Si ce n’était pas suffisant, Diwan Azzakat a apporté également sa pierre à l’édifice, notamment en rappelant en filigrane combien le gouvernement est soucieux des plus démunis, en distribuant mercredi 16 février près de « 200 millions de nos francs à près de 2000 familles bénéficiaires de la zakat, 1500 résident dans la capitale alors que pour les cinq régions, 100 familles nécessiteuses ont été inscrites parmi les bénéficiaires pour chaque région » [2].
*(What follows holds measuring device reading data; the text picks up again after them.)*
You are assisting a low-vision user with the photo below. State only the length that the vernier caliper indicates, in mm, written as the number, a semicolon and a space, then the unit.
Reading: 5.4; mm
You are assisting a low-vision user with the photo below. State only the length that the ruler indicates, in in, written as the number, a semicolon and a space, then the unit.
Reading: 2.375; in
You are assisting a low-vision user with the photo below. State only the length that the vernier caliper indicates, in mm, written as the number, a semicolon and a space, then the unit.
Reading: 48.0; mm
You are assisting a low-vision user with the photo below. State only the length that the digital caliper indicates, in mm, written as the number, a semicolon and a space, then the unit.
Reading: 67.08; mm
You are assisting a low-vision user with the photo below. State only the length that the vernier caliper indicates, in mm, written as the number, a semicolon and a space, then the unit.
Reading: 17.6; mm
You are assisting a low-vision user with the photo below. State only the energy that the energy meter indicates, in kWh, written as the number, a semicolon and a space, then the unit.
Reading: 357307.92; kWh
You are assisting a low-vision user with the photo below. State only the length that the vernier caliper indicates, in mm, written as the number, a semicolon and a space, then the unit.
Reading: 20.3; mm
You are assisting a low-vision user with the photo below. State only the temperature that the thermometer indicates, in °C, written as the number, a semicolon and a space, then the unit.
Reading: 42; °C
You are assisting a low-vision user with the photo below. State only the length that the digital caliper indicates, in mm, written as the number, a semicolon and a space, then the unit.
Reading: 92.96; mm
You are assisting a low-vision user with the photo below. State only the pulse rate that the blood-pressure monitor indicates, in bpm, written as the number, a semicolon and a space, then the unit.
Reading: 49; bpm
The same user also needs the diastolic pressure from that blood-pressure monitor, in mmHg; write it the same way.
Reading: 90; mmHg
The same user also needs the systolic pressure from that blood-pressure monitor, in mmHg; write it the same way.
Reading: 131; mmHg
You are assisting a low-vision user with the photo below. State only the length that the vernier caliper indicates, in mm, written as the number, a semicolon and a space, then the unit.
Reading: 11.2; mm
Enfin, il ne faut pas perdre de vue qu’il y a quand même eu des efforts engagés pour favoriser la décentralisation. Ce n’est sans doute pas suffisant. C’est la raison pour laquelle il faut remettre la décentralisation sur les rails, lui donner une nouvelle impulsion, et faire en sorte que le processus se poursuive, même si des insuffisances et défis sont encore latents. Il s’agira au lendemain du scrutin de poursuivre la réforme de la décentralisation. Et puis, si l’on se fie aux derniers évènements dans le Nord du pays, on ne peut pas nier que les attentes de la population pour ce nouvel essor soient très vives !
Mahdi A.
[1] Voir l’éditorial d’Ali Barkat Siradj dans La Nation du 19 février.
[2] Voir l’article de La Nation du 17 février 2013.